(Keypoint text descriptions)
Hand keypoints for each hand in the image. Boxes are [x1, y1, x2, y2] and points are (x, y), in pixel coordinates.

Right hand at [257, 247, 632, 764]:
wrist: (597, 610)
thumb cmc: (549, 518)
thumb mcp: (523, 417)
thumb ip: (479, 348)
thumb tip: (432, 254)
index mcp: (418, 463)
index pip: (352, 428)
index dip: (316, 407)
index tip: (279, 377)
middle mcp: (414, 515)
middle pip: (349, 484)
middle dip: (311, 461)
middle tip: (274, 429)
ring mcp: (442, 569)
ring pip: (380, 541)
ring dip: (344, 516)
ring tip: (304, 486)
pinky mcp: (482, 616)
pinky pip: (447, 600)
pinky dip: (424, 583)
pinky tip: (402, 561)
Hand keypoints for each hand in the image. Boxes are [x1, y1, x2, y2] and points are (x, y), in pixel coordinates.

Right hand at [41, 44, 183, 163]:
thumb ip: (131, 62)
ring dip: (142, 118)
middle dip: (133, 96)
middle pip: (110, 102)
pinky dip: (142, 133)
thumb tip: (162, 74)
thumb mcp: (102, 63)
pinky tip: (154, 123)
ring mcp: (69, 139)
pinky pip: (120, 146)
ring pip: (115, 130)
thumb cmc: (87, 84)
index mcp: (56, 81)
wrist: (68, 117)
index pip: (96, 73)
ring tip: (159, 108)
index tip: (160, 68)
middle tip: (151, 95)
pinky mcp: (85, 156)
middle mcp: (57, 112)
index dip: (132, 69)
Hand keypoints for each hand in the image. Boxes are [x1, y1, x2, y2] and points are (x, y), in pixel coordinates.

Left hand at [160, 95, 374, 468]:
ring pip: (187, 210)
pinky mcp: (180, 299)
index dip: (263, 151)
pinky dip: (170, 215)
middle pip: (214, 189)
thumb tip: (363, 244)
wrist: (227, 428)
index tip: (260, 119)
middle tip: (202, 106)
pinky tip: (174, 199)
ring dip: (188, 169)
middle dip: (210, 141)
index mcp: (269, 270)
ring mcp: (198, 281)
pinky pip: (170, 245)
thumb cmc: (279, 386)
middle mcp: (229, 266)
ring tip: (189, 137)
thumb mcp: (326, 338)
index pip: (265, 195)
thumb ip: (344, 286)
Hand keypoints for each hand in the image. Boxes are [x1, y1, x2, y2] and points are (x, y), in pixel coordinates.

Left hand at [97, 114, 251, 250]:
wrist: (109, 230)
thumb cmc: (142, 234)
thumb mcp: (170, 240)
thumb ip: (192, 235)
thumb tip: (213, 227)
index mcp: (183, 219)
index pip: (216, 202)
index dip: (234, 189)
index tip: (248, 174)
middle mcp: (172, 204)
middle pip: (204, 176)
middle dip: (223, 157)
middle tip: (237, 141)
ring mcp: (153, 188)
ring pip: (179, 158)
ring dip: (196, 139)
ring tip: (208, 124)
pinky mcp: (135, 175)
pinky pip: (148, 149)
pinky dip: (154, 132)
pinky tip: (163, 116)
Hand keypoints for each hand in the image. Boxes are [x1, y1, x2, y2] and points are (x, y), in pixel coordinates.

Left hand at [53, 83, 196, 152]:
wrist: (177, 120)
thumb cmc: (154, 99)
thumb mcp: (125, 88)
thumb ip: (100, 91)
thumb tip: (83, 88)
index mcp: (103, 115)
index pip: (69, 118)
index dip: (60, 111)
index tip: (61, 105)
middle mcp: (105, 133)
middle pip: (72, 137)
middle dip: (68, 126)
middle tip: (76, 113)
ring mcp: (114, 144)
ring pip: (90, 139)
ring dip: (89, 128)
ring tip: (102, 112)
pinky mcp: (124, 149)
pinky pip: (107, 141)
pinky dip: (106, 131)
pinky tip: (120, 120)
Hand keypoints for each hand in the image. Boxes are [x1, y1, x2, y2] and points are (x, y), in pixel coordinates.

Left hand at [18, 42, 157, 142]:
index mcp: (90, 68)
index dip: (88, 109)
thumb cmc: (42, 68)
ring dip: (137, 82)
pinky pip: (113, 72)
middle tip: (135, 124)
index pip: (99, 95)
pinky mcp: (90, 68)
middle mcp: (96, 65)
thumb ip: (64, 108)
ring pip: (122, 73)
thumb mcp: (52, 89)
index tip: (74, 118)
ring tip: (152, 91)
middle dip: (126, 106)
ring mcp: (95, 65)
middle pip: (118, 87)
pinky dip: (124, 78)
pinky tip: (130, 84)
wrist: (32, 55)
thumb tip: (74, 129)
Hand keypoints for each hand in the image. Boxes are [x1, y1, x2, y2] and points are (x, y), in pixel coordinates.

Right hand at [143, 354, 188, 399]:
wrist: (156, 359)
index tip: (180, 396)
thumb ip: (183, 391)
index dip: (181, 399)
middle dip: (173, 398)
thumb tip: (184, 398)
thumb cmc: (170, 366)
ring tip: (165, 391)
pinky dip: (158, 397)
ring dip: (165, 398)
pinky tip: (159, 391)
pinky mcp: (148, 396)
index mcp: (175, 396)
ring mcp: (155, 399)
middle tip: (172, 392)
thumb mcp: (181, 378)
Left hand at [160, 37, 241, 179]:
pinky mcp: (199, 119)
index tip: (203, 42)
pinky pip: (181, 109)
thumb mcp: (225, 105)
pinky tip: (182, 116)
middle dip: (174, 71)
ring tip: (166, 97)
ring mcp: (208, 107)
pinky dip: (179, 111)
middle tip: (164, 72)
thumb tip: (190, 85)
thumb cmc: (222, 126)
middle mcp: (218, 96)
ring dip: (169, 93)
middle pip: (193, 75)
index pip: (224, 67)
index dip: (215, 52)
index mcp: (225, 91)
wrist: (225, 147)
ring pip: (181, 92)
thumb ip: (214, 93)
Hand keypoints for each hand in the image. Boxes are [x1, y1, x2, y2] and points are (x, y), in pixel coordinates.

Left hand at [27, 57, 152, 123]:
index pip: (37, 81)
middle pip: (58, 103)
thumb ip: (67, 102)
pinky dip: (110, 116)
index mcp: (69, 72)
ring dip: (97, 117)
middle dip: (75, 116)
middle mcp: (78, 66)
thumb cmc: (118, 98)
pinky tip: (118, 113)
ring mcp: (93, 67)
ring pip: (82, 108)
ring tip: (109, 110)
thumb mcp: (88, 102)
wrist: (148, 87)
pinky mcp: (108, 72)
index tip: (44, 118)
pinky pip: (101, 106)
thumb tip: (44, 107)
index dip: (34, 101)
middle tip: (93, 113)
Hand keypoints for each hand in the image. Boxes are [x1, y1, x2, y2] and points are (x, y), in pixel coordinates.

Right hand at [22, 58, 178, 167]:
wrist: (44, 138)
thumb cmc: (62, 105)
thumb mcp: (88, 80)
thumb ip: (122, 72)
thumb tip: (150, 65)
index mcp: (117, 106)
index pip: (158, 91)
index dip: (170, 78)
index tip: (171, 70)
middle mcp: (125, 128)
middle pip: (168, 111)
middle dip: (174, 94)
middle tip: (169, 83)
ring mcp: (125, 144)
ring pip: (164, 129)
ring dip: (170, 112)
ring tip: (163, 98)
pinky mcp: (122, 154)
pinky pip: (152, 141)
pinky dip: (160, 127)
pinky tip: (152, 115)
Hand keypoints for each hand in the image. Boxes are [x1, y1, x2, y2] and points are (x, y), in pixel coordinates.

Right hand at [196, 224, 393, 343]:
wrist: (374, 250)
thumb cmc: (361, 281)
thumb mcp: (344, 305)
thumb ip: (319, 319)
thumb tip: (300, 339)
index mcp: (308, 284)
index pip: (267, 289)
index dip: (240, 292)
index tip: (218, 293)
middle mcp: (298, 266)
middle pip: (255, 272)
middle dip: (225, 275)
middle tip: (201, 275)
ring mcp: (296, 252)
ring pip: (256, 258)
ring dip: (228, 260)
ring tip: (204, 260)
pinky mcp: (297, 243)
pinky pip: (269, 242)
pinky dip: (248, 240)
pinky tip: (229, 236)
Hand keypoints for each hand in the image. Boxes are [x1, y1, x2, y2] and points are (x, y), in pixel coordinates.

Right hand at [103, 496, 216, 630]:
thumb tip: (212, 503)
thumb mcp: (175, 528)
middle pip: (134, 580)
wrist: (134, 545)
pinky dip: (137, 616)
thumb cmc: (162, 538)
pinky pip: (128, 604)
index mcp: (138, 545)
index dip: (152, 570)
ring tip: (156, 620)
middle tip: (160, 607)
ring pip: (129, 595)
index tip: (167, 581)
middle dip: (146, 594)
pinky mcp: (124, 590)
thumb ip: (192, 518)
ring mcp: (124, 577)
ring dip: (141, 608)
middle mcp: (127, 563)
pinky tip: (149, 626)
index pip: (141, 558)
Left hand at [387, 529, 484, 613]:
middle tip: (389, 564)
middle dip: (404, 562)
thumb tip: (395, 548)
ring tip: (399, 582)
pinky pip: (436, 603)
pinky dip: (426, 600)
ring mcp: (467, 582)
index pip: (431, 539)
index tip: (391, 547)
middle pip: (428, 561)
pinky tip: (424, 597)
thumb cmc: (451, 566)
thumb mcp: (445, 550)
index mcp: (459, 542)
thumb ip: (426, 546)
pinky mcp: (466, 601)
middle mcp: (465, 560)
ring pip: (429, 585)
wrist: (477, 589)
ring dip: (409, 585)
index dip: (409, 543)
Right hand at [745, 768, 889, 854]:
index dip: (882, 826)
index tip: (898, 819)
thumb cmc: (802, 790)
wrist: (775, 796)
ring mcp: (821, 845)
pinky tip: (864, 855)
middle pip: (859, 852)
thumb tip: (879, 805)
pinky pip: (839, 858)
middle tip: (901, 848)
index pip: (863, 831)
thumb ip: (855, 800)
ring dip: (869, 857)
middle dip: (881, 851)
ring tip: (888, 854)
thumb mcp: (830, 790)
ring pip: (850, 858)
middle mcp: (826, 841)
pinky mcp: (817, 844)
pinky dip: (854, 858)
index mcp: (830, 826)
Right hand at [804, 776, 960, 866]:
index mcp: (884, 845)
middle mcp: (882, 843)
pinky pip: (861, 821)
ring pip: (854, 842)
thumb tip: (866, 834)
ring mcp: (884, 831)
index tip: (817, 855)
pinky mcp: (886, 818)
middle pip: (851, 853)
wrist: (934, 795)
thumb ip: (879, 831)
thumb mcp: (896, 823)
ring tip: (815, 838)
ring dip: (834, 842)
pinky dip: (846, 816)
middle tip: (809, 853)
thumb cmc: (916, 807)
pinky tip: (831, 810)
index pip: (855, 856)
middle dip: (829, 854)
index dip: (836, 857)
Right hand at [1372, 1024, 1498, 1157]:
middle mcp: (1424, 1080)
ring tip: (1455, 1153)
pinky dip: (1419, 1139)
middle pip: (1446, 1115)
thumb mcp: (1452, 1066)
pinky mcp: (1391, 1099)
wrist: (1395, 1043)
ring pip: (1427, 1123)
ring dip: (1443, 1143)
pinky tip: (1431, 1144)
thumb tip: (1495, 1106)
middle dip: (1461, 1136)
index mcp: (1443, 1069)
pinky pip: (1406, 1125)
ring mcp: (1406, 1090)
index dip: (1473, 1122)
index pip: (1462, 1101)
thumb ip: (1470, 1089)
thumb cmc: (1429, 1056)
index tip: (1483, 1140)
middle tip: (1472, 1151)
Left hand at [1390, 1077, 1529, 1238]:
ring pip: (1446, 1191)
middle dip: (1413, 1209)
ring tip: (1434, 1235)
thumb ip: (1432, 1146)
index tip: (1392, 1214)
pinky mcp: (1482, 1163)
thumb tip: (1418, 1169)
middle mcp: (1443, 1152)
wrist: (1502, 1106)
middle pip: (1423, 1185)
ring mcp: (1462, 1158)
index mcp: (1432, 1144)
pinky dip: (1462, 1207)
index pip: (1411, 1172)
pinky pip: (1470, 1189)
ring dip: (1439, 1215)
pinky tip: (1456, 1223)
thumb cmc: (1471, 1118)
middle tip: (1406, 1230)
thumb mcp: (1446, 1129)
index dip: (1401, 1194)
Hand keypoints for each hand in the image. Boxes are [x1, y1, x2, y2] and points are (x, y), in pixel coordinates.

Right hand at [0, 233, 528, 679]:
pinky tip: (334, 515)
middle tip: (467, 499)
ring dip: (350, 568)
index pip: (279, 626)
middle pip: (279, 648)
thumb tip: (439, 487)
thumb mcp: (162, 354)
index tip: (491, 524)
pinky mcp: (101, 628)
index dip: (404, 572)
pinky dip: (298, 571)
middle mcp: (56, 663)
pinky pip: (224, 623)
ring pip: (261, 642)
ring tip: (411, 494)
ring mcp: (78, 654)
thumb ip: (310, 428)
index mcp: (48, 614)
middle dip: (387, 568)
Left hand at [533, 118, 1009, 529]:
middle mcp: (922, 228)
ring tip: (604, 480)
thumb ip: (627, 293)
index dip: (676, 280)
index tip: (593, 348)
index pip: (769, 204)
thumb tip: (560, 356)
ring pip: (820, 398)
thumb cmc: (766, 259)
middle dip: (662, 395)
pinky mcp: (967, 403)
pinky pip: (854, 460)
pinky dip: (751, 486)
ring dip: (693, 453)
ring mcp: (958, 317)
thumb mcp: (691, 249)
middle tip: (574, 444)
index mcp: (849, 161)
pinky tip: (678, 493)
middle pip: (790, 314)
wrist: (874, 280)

Prompt: Nothing but a number should be given: how many lines in the records hold the word "Left".

Solution for this task: 9